Despite its negative impacts, Barren Brome Grass has been used for various purposes throughout history. In ancient times, the grass was used for medicinal purposes as it was believed to have healing properties for skin diseases, wounds, and gastrointestinal problems. It was also used as a food source for livestock and as a thatching material for roofs.

In modern times, Barren Brome Grass has been studied for its potential as a biofuel crop. Researchers have found that the grass has a high biomass yield and can be used as a source of renewable energy. However, further research is needed to determine the economic feasibility of using Barren Brome Grass as a biofuel crop.

Barren Brome Grass can also have significant impacts on soil health. Its extensive root system can deplete soil moisture and nutrients, making it difficult for other plant species to grow in the same area. Additionally, the grass can alter the soil microbial community, which can have negative effects on soil fertility and nutrient cycling.

One of the challenges in controlling Barren Brome Grass is its ability to adapt to different control measures. For example, the grass can quickly develop resistance to herbicides, which can render chemical control methods ineffective over time. Therefore, it is important to implement integrated weed management strategies that combine different control measures and target different stages of the plant's life cycle.

Furthermore, the spread of Barren Brome Grass can also have significant economic impacts. In addition to reducing crop yields and making harvesting difficult, the grass can also increase production costs by requiring additional resources for control measures. For example, farmers may need to invest in more herbicides or labor to manually control the grass, which can increase their overall costs and reduce their profits.

Finally, the spread of Barren Brome Grass can also have ecological impacts on native plant and animal species. As the grass outcompetes other plant species, it can reduce habitat availability and alter the composition of local ecosystems. This can have negative impacts on wildlife that rely on specific plant species for food and shelter.

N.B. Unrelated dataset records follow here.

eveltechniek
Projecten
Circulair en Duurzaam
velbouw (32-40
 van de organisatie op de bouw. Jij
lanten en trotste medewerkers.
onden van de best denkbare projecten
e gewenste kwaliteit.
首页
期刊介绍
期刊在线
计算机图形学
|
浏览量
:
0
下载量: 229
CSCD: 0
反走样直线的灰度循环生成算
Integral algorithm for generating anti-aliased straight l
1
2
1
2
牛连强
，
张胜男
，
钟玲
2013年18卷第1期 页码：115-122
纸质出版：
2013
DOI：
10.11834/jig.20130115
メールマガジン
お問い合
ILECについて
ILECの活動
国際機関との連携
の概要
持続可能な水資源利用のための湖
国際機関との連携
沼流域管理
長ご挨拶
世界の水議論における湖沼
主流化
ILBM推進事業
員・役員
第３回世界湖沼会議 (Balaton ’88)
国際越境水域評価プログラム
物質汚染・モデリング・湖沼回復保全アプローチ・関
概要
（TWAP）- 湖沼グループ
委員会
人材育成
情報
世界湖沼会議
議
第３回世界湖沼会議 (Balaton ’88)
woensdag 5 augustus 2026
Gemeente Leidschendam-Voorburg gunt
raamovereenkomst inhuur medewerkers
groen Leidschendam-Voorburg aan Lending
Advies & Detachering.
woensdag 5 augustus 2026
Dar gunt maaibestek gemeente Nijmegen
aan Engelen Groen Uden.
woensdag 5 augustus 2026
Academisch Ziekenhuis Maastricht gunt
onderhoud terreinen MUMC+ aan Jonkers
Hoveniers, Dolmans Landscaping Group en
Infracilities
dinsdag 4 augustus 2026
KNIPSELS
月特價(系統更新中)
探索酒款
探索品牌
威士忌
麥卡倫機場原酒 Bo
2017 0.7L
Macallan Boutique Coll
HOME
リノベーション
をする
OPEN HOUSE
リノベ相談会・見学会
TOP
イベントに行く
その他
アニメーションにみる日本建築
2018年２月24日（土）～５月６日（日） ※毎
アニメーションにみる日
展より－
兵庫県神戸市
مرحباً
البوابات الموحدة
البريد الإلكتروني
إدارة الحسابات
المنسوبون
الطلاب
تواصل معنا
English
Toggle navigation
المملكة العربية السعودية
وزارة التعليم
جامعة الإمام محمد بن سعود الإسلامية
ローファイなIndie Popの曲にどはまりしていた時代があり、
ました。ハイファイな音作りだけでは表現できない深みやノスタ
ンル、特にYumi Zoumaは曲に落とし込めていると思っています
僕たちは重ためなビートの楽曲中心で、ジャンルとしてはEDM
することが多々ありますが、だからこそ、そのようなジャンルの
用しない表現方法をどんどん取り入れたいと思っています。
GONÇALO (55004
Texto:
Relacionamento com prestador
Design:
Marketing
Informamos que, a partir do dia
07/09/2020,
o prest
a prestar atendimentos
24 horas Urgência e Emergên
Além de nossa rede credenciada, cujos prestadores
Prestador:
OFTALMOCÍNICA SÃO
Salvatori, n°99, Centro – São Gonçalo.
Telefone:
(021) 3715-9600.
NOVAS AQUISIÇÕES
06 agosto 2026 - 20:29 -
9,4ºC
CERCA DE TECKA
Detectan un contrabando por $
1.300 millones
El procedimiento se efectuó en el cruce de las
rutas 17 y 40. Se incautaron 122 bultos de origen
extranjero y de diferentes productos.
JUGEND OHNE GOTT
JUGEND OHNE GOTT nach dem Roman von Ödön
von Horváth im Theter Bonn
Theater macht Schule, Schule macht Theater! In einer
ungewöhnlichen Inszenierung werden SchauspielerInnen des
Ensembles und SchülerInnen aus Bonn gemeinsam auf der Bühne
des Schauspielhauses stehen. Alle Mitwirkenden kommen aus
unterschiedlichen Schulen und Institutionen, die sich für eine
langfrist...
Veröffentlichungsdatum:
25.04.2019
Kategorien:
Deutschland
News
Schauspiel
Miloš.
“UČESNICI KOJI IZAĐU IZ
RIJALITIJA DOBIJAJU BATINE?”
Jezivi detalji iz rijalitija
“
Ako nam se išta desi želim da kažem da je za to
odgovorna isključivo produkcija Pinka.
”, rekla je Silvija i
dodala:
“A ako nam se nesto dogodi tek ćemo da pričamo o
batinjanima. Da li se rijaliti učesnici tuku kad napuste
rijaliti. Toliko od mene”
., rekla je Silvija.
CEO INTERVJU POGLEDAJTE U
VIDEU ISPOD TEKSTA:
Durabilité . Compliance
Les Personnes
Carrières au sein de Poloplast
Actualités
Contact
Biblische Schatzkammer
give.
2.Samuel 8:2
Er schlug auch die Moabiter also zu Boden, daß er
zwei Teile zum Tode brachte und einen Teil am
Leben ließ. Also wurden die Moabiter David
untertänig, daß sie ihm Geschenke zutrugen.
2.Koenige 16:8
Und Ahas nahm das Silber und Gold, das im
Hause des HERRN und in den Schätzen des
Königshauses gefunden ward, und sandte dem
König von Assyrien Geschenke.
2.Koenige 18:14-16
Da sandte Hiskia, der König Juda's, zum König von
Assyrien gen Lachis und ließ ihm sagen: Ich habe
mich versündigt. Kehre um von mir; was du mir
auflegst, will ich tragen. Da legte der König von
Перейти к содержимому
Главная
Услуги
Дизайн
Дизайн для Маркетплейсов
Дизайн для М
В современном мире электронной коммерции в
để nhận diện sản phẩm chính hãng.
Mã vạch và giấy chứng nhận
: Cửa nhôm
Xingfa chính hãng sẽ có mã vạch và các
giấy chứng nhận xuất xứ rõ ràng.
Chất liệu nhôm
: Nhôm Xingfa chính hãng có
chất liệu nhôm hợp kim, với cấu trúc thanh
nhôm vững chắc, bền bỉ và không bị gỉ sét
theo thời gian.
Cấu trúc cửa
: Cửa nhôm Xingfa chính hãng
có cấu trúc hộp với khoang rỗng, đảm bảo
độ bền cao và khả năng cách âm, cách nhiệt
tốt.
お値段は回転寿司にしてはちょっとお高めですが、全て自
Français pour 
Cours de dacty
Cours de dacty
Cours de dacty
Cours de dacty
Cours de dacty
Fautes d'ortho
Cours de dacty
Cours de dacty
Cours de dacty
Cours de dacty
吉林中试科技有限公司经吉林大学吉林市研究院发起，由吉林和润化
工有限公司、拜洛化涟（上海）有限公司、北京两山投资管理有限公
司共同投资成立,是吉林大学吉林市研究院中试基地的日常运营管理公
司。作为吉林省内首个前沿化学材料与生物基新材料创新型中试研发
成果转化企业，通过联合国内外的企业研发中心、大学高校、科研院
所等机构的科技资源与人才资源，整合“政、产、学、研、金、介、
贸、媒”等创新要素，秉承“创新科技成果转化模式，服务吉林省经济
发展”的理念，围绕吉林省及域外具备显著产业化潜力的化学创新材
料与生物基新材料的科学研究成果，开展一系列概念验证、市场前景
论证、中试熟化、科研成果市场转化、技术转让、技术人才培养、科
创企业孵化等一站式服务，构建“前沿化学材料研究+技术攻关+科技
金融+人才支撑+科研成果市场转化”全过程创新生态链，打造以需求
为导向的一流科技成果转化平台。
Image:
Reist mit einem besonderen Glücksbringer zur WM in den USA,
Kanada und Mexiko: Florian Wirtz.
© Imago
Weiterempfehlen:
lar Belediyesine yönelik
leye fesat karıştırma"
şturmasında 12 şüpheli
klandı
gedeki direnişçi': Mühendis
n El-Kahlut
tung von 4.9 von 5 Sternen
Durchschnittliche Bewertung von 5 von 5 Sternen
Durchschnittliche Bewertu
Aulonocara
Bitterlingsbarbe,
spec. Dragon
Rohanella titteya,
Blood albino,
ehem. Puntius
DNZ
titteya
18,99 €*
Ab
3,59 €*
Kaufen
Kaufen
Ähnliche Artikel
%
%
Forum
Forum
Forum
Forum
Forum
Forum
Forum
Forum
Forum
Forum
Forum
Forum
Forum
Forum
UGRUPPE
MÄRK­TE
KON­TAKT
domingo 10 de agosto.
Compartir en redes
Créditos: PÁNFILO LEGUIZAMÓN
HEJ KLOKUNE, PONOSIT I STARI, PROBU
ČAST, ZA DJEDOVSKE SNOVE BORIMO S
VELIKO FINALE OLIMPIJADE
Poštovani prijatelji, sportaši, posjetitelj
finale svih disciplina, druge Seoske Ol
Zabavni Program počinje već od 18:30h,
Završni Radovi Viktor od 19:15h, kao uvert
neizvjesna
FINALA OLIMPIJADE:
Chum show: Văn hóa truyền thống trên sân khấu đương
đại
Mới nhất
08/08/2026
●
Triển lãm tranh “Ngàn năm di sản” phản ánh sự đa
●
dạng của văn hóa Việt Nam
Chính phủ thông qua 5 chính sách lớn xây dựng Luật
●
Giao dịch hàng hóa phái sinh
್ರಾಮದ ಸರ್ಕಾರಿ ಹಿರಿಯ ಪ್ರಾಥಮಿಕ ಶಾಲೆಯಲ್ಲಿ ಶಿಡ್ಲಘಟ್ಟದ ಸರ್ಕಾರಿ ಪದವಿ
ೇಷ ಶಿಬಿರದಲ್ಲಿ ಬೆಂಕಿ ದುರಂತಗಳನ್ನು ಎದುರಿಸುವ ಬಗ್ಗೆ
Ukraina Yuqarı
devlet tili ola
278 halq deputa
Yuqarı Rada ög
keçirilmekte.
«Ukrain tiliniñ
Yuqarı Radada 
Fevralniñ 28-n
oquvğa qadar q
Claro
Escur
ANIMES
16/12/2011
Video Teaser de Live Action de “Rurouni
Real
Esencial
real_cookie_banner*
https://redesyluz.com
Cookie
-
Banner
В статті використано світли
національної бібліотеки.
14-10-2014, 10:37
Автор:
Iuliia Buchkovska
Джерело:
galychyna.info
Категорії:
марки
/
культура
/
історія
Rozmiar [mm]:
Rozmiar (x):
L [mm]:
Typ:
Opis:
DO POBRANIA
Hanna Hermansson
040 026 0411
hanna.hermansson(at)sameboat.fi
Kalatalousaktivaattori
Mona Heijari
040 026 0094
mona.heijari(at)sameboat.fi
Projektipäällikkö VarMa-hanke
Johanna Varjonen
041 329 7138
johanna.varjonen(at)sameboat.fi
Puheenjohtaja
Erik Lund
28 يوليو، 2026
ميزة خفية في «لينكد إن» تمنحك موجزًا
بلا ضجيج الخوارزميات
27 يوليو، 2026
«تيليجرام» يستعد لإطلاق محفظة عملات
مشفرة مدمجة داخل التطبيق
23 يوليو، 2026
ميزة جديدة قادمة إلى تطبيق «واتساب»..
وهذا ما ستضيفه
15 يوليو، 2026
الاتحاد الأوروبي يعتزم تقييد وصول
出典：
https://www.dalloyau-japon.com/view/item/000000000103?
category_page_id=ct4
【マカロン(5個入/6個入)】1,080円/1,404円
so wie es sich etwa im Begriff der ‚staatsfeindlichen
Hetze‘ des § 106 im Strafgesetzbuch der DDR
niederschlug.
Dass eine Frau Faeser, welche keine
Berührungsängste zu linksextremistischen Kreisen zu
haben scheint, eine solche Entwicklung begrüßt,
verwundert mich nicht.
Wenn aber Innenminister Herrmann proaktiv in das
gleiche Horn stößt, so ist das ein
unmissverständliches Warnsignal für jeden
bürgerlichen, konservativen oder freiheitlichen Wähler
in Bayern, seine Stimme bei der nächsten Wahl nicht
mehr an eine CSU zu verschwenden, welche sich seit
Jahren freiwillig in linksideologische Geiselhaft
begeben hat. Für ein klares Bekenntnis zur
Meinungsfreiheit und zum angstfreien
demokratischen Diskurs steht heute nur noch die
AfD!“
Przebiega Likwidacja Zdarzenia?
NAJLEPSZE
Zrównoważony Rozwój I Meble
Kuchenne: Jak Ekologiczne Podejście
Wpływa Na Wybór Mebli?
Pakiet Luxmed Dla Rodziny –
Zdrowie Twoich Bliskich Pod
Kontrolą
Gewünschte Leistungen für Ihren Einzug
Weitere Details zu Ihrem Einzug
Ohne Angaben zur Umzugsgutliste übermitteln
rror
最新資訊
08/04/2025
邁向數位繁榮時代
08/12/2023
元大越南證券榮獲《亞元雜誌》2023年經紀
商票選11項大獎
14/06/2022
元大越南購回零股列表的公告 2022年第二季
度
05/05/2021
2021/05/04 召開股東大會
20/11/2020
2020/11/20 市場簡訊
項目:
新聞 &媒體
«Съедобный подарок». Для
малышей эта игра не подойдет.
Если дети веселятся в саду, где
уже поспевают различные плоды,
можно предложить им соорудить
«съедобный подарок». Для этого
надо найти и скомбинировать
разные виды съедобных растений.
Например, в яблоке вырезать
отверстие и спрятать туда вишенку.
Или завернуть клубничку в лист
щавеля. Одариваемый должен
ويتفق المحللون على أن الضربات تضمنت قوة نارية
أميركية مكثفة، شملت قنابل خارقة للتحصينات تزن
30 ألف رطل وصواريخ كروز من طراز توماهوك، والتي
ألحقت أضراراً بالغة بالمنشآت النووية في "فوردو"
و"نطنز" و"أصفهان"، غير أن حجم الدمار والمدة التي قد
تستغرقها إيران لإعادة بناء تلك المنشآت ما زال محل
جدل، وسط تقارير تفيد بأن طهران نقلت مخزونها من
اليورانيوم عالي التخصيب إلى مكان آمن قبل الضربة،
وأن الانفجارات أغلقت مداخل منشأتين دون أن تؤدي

In conclusion, Barren Brome Grass is a challenging plant species that has both negative and positive impacts on the environment. While it has been used for various purposes throughout history, its invasive nature and allelopathic effects make it a difficult weed to control. By continuing to study the plant's properties and impacts, we can better understand its role in our ecosystems and develop effective control measures to mitigate its negative effects and protect our natural ecosystems.

Distribution Map

Reproduced by kind permission of the BSBI.